(TASK GOAL)
Reproduce verbatim the lines below, beginning with the line that contains "## Notas de Design e Observações" and ending with the line that contains "- Garantir que", both included.

*** INPUT RECORDS ***

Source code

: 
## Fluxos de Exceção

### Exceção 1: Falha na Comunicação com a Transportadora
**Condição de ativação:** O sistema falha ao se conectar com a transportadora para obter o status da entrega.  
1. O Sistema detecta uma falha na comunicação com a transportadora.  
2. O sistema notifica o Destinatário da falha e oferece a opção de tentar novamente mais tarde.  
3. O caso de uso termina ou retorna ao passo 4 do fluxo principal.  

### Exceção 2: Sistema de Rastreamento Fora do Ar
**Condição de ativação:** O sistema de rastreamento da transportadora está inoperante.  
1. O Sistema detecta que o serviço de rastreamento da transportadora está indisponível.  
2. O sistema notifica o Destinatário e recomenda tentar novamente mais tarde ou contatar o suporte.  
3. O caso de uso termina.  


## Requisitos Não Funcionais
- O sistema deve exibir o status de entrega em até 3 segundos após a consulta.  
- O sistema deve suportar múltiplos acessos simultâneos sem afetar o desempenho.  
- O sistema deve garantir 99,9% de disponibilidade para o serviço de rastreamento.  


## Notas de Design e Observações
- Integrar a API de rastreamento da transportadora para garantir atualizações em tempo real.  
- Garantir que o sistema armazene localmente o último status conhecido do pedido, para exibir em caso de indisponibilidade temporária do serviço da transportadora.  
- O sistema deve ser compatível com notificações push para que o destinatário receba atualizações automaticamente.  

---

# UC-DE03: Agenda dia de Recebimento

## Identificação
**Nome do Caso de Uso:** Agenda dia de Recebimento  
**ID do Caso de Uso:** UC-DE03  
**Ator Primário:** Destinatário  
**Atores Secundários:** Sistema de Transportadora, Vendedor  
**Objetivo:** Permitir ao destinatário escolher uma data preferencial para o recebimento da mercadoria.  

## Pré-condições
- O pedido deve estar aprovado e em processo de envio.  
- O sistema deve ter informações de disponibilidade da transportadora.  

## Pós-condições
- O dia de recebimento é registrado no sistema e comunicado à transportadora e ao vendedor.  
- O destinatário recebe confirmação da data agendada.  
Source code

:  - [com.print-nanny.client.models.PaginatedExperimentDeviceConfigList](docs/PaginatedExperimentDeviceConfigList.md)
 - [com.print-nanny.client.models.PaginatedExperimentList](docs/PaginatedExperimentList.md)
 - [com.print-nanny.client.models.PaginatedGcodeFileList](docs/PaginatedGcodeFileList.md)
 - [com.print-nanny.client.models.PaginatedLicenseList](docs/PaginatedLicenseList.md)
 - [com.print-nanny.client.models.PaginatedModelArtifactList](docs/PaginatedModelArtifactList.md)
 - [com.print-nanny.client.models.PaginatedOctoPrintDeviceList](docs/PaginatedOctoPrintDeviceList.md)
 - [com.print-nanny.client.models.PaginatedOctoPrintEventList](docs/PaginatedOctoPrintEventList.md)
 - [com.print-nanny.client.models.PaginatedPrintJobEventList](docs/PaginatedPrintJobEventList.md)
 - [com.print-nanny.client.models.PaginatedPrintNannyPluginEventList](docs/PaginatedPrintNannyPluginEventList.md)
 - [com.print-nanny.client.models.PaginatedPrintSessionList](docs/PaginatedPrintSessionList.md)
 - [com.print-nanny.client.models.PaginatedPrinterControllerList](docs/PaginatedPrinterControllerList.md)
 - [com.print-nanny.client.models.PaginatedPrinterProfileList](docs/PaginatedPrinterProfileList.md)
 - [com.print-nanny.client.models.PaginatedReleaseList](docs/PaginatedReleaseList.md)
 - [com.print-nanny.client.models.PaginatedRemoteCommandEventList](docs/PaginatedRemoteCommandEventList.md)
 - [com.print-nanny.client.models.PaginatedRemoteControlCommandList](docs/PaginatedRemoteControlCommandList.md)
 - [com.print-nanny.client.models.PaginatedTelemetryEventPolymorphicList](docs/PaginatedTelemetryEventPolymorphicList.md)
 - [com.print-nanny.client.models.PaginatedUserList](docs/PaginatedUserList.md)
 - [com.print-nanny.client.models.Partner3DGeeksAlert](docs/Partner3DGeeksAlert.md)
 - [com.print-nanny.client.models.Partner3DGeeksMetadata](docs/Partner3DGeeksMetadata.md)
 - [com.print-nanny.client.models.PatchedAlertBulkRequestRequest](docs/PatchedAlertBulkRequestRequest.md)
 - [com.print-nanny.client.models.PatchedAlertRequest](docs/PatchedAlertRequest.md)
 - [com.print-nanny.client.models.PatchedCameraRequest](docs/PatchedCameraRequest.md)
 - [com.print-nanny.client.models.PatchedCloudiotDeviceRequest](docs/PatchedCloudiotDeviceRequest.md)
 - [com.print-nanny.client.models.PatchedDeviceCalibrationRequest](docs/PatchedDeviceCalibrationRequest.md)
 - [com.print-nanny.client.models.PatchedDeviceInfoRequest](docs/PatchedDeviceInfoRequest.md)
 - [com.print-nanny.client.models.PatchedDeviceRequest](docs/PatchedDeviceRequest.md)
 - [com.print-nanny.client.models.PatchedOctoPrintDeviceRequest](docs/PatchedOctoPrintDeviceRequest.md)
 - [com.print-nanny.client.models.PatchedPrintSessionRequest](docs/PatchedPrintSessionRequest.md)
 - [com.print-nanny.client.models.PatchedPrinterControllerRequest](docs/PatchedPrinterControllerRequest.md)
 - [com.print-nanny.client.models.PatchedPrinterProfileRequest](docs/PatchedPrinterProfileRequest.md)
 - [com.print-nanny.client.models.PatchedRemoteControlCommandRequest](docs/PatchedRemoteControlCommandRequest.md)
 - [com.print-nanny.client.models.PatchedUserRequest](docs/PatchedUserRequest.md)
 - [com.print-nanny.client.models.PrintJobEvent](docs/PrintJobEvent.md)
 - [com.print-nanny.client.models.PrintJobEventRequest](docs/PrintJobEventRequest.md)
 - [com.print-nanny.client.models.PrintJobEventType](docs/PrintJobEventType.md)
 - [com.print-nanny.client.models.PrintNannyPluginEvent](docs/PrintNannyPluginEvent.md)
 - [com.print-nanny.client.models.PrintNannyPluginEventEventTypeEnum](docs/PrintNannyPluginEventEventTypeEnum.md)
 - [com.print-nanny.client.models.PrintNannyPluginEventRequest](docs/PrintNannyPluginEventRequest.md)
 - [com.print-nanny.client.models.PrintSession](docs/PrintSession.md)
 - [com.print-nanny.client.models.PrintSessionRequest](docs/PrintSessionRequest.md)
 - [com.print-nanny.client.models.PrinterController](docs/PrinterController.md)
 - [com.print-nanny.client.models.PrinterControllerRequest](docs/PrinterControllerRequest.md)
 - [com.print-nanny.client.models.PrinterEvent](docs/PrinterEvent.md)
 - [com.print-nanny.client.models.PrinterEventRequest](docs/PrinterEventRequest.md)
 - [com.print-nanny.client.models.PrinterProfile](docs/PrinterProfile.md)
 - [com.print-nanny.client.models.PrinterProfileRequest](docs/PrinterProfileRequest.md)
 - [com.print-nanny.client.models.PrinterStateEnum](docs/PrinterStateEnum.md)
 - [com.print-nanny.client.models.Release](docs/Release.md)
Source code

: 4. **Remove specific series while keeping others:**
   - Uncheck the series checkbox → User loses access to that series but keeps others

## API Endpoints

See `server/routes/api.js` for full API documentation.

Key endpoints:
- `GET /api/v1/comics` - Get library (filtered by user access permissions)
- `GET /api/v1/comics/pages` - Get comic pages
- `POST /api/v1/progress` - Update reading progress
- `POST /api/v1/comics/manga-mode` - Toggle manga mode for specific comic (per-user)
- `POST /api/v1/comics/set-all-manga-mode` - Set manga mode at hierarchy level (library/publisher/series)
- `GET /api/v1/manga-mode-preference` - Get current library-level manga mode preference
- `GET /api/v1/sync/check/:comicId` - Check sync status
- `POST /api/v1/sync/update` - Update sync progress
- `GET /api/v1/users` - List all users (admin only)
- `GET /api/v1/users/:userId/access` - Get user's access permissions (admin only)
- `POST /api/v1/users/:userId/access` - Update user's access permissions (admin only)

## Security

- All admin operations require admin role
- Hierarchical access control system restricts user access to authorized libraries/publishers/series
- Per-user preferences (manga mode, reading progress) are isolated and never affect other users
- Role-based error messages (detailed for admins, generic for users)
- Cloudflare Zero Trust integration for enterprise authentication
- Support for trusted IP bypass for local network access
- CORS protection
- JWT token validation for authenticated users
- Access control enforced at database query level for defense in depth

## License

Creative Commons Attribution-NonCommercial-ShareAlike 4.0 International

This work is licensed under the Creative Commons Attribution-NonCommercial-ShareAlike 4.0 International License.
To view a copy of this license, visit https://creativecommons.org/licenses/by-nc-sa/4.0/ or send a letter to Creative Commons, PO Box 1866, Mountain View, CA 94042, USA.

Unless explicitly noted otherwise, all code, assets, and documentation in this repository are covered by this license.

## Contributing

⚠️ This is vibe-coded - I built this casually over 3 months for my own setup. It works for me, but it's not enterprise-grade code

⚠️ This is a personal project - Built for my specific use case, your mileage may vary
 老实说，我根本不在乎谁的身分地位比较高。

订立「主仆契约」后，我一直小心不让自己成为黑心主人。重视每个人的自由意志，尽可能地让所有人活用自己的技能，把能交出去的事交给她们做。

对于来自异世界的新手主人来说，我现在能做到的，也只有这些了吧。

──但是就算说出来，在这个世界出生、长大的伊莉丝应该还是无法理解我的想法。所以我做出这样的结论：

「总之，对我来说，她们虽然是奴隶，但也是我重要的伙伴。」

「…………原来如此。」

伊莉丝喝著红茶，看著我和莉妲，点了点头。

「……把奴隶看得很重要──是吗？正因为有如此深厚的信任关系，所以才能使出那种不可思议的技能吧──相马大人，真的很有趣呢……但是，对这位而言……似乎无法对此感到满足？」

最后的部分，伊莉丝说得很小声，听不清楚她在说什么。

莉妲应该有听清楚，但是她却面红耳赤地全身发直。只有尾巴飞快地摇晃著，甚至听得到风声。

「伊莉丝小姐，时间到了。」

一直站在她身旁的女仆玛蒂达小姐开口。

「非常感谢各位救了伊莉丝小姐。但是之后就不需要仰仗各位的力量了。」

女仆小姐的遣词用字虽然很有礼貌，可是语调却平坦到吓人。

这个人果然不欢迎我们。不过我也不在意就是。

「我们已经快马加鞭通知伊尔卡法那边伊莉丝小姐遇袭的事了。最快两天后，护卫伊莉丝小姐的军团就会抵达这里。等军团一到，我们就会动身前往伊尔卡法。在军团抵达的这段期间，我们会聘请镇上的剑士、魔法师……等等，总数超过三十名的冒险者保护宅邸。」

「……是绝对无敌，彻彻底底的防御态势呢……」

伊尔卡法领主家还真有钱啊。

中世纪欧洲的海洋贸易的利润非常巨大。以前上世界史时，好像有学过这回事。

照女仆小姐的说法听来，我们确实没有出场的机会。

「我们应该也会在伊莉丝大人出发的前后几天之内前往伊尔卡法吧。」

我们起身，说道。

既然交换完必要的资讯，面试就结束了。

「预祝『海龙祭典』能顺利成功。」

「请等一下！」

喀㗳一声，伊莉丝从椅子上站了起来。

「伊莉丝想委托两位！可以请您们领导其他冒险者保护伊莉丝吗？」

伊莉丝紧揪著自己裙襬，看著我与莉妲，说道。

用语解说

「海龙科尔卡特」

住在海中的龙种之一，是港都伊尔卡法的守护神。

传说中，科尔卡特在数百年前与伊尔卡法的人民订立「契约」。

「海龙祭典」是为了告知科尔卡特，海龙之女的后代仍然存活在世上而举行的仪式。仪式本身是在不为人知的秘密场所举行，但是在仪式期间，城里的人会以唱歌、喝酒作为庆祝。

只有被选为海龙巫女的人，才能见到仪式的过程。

*** End of INPUT RECORDS ***

(COMPLETED EXERCISE)
## Notas de Design e Observações
- Integrar a API de rastreamento da transportadora para garantir atualizações em tempo real.  
- Garantir que o sistema armazene localmente o último status conhecido do pedido, para exibir em caso de indisponibilidade temporária do serviço da transportadora.  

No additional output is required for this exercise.